San Antonio -- Imagine your spouse not only forgets you, but finds new love with someone else. It's not infidelity - it's Alzheimer’s.
It's not easy to talk about. But one man, whose life was changed by Alzheimer's, sat down with News 4 WOAI to share a very difficult story.
He wants more people to understand a disease that robs not only your memories, but often times, your heart.
“I met her through her sister in Washington D.C.,” Marshall Jackson remembered.
In 1969 when Marshall met Billie.
“She was an introvert and I was the opposite of that,” Marshall told us. “I think that's what drew us together.”
He was 26. She was 23. And it was clearly young love. Only three months after they met they got married. 40 years later Marshall's feelings haven't changed. But he showed us how Billie has.
Marshall explained some of the signs, “You see there's an emptiness in her eyes. And that's what Alzheimer's will do.”
After being diagnosed with Alzheimer's three years ago Billie doesn't know her husband anymore.
Marshall moved her into a nursing home last year. And that’s when something strange happened.
“I walked in as I normally do. I start looking around for her and she's walking down the hall, hand in hand with this gentleman. And it made me take a step back a little bit,” Jackson told us.
It's called New Attachments. Patients become drawn to others when their families are away. We checked in with the Alzheimer's Association who says, it's fairly common. Your loved one is really seeking out a companion or friendship or someone to be with them, like a spouse was, on a daily basis.
Billie found someone that helped her get to a comfortable place outside her disease.
“It got to the point sometimes they would eat together and I was like the third wheel,” Jackson told us.

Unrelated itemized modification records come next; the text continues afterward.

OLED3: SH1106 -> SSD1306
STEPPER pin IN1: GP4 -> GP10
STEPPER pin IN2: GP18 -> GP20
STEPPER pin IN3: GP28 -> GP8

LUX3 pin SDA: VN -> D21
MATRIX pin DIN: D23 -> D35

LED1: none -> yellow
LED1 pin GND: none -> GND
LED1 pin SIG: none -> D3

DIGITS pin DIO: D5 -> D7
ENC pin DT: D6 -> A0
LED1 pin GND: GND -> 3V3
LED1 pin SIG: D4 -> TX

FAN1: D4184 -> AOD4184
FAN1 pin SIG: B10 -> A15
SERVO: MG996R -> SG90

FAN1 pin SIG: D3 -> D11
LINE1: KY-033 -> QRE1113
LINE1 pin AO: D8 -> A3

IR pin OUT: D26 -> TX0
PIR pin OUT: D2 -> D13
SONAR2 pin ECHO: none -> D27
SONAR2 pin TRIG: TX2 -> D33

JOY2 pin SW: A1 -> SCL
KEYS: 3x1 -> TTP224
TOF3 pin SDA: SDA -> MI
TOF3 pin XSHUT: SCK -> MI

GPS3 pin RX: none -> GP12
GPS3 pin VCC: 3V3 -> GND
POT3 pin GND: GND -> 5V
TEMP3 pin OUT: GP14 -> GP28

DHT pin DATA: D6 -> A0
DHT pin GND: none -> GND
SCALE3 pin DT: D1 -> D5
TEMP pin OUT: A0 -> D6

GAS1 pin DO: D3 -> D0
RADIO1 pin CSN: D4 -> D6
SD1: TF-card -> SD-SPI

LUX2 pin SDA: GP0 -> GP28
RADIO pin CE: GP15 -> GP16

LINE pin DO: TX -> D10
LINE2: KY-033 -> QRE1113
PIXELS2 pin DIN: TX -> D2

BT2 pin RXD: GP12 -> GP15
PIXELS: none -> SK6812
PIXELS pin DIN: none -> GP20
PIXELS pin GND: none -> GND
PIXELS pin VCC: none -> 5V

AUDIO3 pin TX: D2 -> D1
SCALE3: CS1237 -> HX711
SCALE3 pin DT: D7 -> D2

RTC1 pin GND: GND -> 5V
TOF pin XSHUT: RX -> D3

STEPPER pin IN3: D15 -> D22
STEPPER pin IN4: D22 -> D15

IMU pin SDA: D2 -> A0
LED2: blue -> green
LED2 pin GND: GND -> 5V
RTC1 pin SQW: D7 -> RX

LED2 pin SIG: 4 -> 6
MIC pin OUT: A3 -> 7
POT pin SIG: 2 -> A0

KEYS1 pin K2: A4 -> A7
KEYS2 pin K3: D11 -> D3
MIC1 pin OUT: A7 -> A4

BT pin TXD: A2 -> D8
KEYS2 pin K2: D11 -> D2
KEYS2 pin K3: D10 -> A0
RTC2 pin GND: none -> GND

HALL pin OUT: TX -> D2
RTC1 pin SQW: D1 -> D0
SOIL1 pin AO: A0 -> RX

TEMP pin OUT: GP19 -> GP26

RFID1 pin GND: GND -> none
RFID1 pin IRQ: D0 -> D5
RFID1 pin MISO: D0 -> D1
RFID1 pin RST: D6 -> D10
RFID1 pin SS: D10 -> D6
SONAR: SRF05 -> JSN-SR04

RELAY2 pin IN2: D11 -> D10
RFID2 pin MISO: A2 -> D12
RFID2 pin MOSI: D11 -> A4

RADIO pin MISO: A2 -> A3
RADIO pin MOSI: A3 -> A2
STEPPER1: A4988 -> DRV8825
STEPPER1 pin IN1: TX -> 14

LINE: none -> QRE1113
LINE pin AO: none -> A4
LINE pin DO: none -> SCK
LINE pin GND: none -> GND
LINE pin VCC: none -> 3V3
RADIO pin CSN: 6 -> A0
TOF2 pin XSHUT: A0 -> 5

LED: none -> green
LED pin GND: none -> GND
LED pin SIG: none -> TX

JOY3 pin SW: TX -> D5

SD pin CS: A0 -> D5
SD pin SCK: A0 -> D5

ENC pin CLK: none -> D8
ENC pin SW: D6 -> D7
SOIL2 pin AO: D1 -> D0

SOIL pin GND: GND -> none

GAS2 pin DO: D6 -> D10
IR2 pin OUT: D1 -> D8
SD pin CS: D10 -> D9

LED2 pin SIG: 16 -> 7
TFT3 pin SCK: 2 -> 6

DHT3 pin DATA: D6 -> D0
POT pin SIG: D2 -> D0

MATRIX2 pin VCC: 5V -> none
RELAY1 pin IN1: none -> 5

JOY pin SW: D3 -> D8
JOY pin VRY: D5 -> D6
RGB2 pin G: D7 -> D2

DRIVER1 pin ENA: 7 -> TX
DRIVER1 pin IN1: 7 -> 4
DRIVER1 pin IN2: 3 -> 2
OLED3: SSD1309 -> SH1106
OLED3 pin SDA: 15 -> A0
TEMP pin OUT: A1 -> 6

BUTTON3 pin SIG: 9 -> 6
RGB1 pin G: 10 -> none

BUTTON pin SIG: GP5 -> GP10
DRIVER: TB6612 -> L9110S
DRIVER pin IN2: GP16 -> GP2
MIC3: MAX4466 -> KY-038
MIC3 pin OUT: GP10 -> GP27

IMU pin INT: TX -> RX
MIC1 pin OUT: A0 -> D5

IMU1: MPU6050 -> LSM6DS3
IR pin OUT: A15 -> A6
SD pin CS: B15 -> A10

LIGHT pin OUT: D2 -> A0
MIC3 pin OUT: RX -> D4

Marshall seems to take everything in stride. He hasn't forgotten what he said in 1969. He took his wife in sickness and in health.
“I made a commitment 40 years ago and I plan on keeping that commitment,” Marshall held back his tears as he finished his thought. “We're married. Whether she knows it or not. We're married.”
Alzheimer's is a terminal illness. In the absence of an immediate cure, families say support groups like the Alzheimer's Association is the best medicine.